Tuesday, February 23, 2016

The Ultra-Wealthy Tighten Up on Home Buying

The market for $100 million homes is vanishing. During the housing recovery, about two dozen mega-mansions at $100 million or more were available. The number of homes that actually sold for nine-figures has now shrunk to four, Forbes reports. The other $100-million-plus listings have had their price reduced or were taken off the market. 
“The quiet disappearance of many of these mega-priced listings from the market underscores what most brokers have known all along: there is no $100 million housing market,” Forbes reports. “Instead, what felt like a steady beat of $100-million-plus trades … were in fact a series of closely spaced anomalies.”
These anomalies included a home in Woodside, Calif., that sold in 2013 for a whopping $117.5 million, a $120 million sale in Greenwich, Conn., a $147 million home sale in East Hampton, N.Y., and then a $100.5 million Manhattan apartment sale at the end of 2014.
“All those transactions were one-offs,” appraiser Jonathan Miller of Miller Samuel told Forbes.com. “It’s not that the market has physically changed, it’s that there’s more visibility. The word is out.”
Foreign buyers were mostly drawn to the heavy-set real estate price tags. Many of the buyers were in secret too, with many of these deals hidden under the shield of limited liability companies. But that is now changing.

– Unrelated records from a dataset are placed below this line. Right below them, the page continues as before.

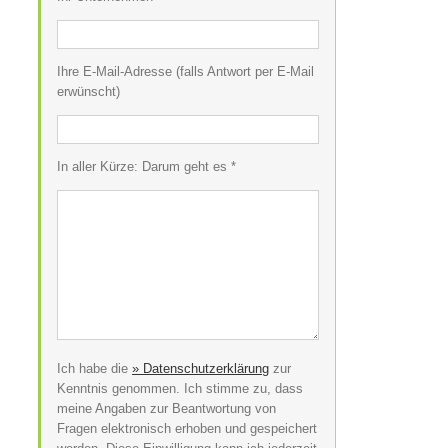
Ihre E-Mail-Adresse (falls Antwort per E-Mail
erwünscht)
In aller Kürze: Darum geht es *
Ich habe die
» Datenschutzerklärung
zur
Kenntnis genommen. Ich stimme zu, dass
meine Angaben zur Beantwortung von
Fragen elektronisch erhoben und gespeichert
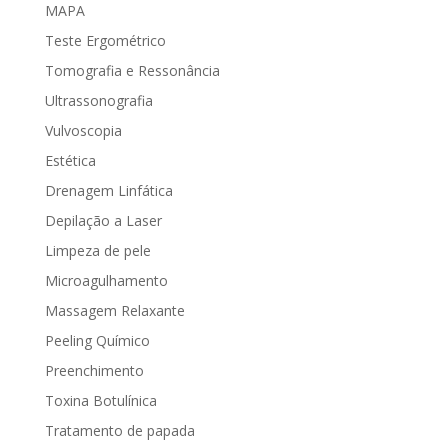
MAPA
Teste Ergométrico
Tomografia e Ressonância
Ultrassonografia
Vulvoscopia
Estética
Drenagem Linfática
Depilação a Laser
Limpeza de pele
Microagulhamento
Massagem Relaxante
Peeling Químico
Preenchimento
Toxina Botulínica
Tratamento de papada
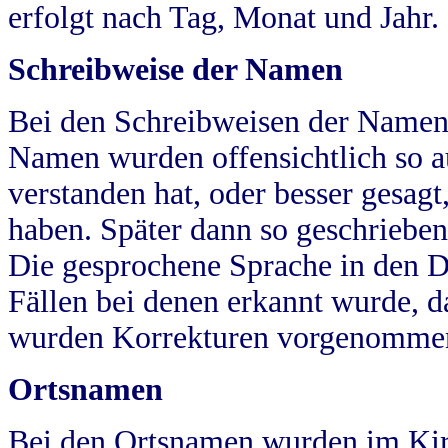
erfolgt nach Tag, Monat und Jahr.
Schreibweise der Namen
Bei den Schreibweisen der Namen
Namen wurden offensichtlich so a
verstanden hat, oder besser gesag
haben. Später dann so geschrieben
Die gesprochene Sprache in den Dö
Fällen bei denen erkannt wurde, da
wurden Korrekturen vorgenomme
Ortsnamen
Bei den Ortsnamen wurden im Kir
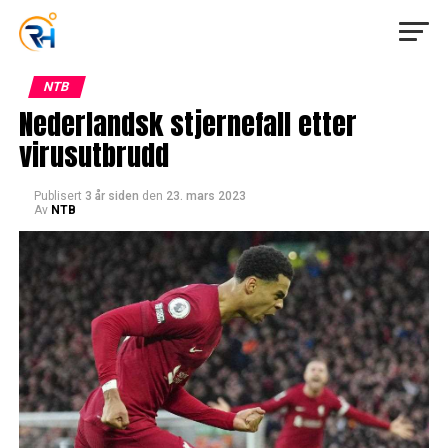
NTB
Nederlandsk stjernefall etter
virusutbrudd
Publisert
3 år siden
den
23. mars 2023
Av
NTB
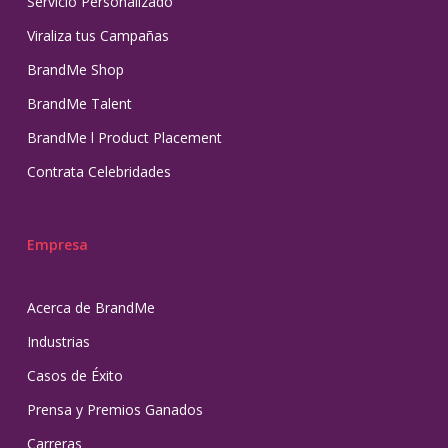
Servicio Personalizado
Viraliza tus Campañas
BrandMe Shop
BrandMe Talent
BrandMe l Product Placement
Contrata Celebridades
Empresa
Acerca de BrandMe
Industrias
Casos de Éxito
Prensa y Premios Ganados
Carreras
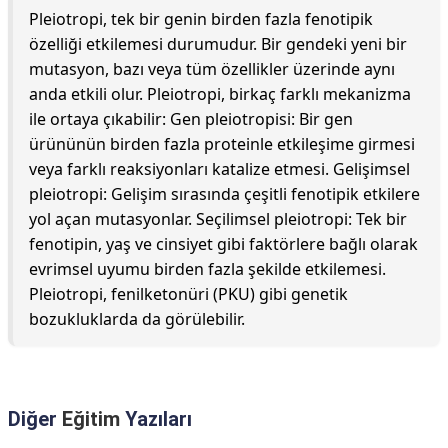
Pleiotropi, tek bir genin birden fazla fenotipik
özelliği etkilemesi durumudur. Bir gendeki yeni bir
mutasyon, bazı veya tüm özellikler üzerinde aynı
anda etkili olur. Pleiotropi, birkaç farklı mekanizma
ile ortaya çıkabilir: Gen pleiotropisi: Bir gen
ürününün birden fazla proteinle etkileşime girmesi
veya farklı reaksiyonları katalize etmesi. Gelişimsel
pleiotropi: Gelişim sırasında çeşitli fenotipik etkilere
yol açan mutasyonlar. Seçilimsel pleiotropi: Tek bir
fenotipin, yaş ve cinsiyet gibi faktörlere bağlı olarak
evrimsel uyumu birden fazla şekilde etkilemesi.
Pleiotropi, fenilketonüri (PKU) gibi genetik
bozukluklarda da görülebilir.
Diğer
Eğitim
Yazıları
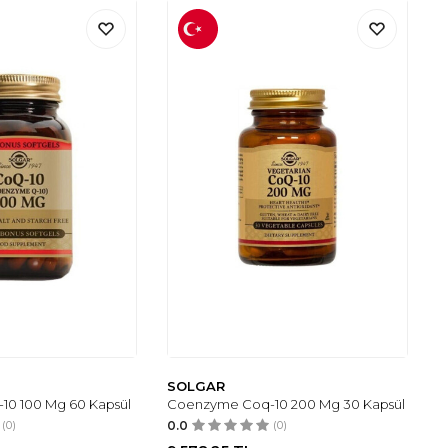
SOLGAR
0 100 Mg 60 Kapsül
Coenzyme Coq-10 200 Mg 30 Kapsül
(0)
0.0
(0)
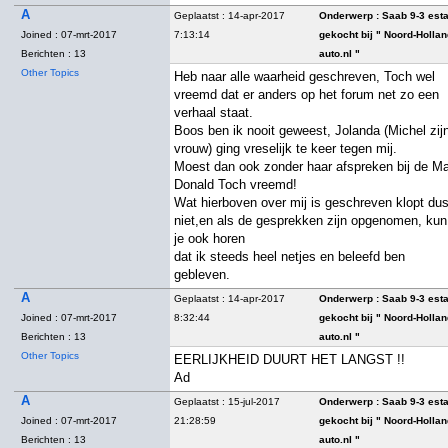
A
Geplaatst : 14-apr-2017
Onderwerp :
Saab 9-3 est
Joined : 07-mrt-2017
7:13:14
gekocht bij " Noord-Holla
Berichten : 13
auto.nl "
Other Topics
Heb naar alle waarheid geschreven, Toch wel
vreemd dat er anders op het forum net zo een
verhaal staat.
Boos ben ik nooit geweest, Jolanda (Michel zij
vrouw) ging vreselijk te keer tegen mij.
Moest dan ook zonder haar afspreken bij de M
Donald Toch vreemd!
Wat hierboven over mij is geschreven klopt du
niet,en als de gesprekken zijn opgenomen, kun
je ook horen
dat ik steeds heel netjes en beleefd ben
gebleven.
A
Geplaatst : 14-apr-2017
Onderwerp :
Saab 9-3 est
Joined : 07-mrt-2017
8:32:44
gekocht bij " Noord-Holla
Berichten : 13
auto.nl "
Other Topics
EERLIJKHEID DUURT HET LANGST !!
Ad
A
Geplaatst : 15-jul-2017
Onderwerp :
Saab 9-3 est
Joined : 07-mrt-2017
21:28:59
gekocht bij " Noord-Holla
Berichten : 13
auto.nl "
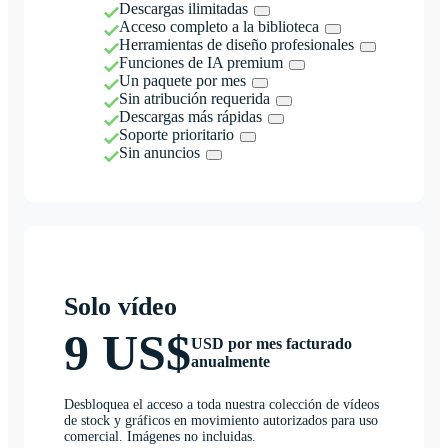
Descargas ilimitadas
Acceso completo a la biblioteca
Herramientas de diseño profesionales
Funciones de IA premium
Un paquete por mes
Sin atribución requerida
Descargas más rápidas
Soporte prioritario
Sin anuncios
Solo vídeo
9 US$
USD por mes facturado
anualmente
Desbloquea el acceso a toda nuestra colección de vídeos
de stock y gráficos en movimiento autorizados para uso
comercial. Imágenes no incluidas.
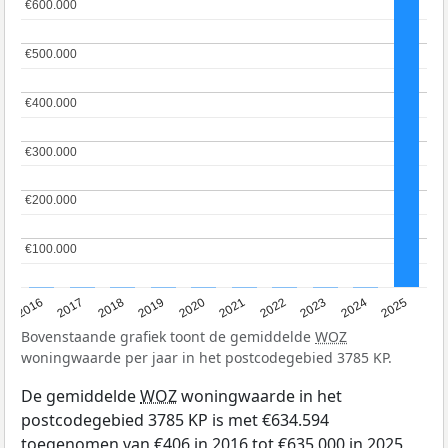
€600.000
€600.000
€500.000
€500.000
€400.000
€400.000
€300.000
€300.000
€200.000
€200.000
€100.000
€100.000
2016
2017
2018
2019
2020
2021
2022
2023
2024
2025
Bovenstaande grafiek toont de gemiddelde
WOZ
woningwaarde per jaar in het postcodegebied 3785 KP.
De gemiddelde
WOZ
woningwaarde in het
postcodegebied 3785 KP is met €634.594
toegenomen van €406 in 2016 tot €635.000 in 2025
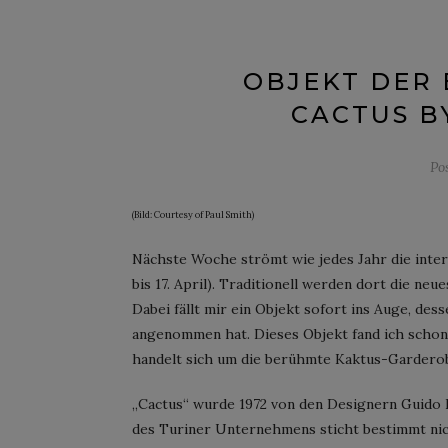
OBJEKT DER 
CACTUS B
Po
(Bild: Courtesy of Paul Smith)
Nächste Woche strömt wie jedes Jahr die inter
bis 17. April). Traditionell werden dort die neu
Dabei fällt mir ein Objekt sofort ins Auge, des
angenommen hat. Dieses Objekt fand ich schon a
handelt sich um die berühmte Kaktus-Garderob
„Cactus“ wurde 1972 von den Designern Guido 
des Turiner Unternehmens sticht bestimmt nich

Besides the mega deals, could the overall luxury market be cooling too? Some say signs are pointing to “yes.” In Manhattan, for example, the inventory is swelling for luxury listings. A total of 190 apartments priced at $10 million or higher sold in 2015, down from 214 in 2014, according to CityRealty data. In Miami, the absorption rate rose to 18.3 months compared to 11.3 months a year ago, according to a report from Douglas Elliman.
However, in Los Angeles, the luxury market posted its best year ever last year – having 482 closed sales over $5 million in 2015 on the west side of Los Angeles compared to 442 in 2014. What’s more, 37 of those transactions were for properties $20 million or more – double the number in 2014.
“We had a wonderful year last year,” says Steve Frankel, an L.A.-based luxury broker with Coldwell Banker Previews International. “We’re not completely dependent on China taking a downturn. There’s plenty of high-end money in Los Angeles and also from people moving from New York.” Los Angeles also seems to be one of the few places that are still introducing residences at $100 million or above.